◆ Tasks to perform:
1: According to the Knative serving known issues page, what type of cluster should you use to get a high availability control plane?
2: Filter the listing below, keeping only the lines that contain the string "habit", and copy each of those lines in full.

◆ Extract to read:
---*---

Known Issues in Knative serving

This page lists known issues for Knative serving. For known security vulnerabilities, see Security best practices.

You can also check for existing issues or open new issues in the public issue trackers.

Also see the troubleshooting page for troubleshooting strategies as well as solutions for some common errors.

Services stuck in RevisionMissing due to missing MutatingWebhookConfiguration

Creation of a new service or a new service revision may become stuck in the state "RevisionMissing" due to a missing webhook configuration. You can confirm this using the command

kubectl get mutatingwebhookconfiguration webhook.serving.knative.dev

which returns

kmutatingwebhookconfigurations.admissionregistration.k8s.io "webhook.serving.knative.dev" not found`

Temporary workaround

Until this is fixed in an upcoming version, you can do the following to fix this issue:

  1. Restart the webhook Pod to recreate the MutatingWebhookConfiguration:

    kubectl delete pod -n knative-serving -lapp=webhook
    kubectl get mutatingwebhookconfiguration --watch
  2. Restart the controllers:

    kubectl delete pod -n gke-system -listio=pilot
    kubectl delete pod -n knative-serving -lapp=controller
  3. Deploy a new revision for each service that has the RevisionMissing issue:

    gcloud run services update SERVICE --update-labels client.knative.dev/nonce=""

    replacing SERVICE with the name of the service.

  4. Repeat the above steps as needed if you experience the same issue when you deploy new revisions of the service.

Zonal clusters

When using a zonal cluster with Knative serving, access to the control plane is unavailable during cluster maintenance.

During this period, Knative serving may not work as expected. Services deployed in that cluster

  • Are not shown in the Cloud console or via gcloud CLI
  • Cannot be deleted or updated
  • Will not automatically scale instances, but existing instances will continue to serve new requests

To avoid these issues, you can use a regional cluster, which ensures a high availability control plane.

---*---

◆ Data records:
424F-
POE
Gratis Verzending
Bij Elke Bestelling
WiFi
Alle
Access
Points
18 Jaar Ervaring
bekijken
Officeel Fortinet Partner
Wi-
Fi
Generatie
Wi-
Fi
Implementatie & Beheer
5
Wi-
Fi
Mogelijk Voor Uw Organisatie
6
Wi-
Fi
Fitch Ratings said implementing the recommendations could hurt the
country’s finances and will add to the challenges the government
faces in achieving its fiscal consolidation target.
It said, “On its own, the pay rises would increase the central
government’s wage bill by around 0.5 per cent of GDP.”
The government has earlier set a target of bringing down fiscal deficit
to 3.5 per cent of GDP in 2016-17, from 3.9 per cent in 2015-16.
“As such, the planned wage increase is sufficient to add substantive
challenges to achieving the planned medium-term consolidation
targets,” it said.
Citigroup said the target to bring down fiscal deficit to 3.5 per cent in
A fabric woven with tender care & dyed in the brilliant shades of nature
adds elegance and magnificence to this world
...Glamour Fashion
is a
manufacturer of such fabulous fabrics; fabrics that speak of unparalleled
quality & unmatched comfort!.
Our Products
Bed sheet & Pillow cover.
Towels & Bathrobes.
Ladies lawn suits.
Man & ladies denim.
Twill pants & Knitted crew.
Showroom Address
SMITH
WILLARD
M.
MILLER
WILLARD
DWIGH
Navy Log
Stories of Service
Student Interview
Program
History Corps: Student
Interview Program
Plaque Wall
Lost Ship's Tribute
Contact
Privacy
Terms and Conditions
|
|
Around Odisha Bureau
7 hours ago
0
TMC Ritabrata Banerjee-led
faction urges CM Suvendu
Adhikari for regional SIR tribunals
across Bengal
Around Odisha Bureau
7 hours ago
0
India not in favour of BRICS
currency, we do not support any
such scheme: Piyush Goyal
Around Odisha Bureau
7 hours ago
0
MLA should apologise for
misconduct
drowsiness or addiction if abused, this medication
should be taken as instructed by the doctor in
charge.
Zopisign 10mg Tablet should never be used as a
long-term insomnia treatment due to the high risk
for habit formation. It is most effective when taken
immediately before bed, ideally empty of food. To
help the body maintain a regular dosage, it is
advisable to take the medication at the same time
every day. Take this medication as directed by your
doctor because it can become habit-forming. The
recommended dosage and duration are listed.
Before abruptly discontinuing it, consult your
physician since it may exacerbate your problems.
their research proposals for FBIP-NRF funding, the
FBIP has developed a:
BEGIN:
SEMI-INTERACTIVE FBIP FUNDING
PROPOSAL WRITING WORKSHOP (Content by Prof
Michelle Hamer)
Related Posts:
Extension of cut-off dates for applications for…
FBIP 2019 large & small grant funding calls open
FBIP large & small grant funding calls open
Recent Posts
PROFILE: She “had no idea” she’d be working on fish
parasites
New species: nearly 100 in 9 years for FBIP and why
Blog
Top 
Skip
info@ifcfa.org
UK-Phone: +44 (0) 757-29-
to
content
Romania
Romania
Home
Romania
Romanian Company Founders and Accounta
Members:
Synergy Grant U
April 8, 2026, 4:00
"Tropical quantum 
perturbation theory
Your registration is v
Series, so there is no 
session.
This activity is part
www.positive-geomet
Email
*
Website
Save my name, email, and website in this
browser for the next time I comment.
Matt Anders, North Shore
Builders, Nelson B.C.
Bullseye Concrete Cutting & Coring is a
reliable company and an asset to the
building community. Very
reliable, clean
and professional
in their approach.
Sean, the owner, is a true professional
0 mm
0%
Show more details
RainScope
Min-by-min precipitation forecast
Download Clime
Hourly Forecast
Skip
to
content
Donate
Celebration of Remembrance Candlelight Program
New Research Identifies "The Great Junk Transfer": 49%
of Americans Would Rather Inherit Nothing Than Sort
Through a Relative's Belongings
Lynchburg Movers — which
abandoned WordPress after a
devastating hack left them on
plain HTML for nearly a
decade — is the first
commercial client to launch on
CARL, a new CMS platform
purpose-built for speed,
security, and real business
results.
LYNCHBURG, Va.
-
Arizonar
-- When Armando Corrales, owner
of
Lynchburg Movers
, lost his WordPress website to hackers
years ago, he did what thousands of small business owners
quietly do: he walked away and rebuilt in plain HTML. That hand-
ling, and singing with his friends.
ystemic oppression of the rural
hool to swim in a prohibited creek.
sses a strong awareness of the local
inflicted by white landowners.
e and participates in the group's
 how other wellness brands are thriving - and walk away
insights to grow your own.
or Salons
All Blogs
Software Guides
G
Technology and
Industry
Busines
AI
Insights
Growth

---*---

◆ Results for the exercise:
1: A regional cluster.

2:
for habit formation. It is most effective when taken
doctor because it can become habit-forming. The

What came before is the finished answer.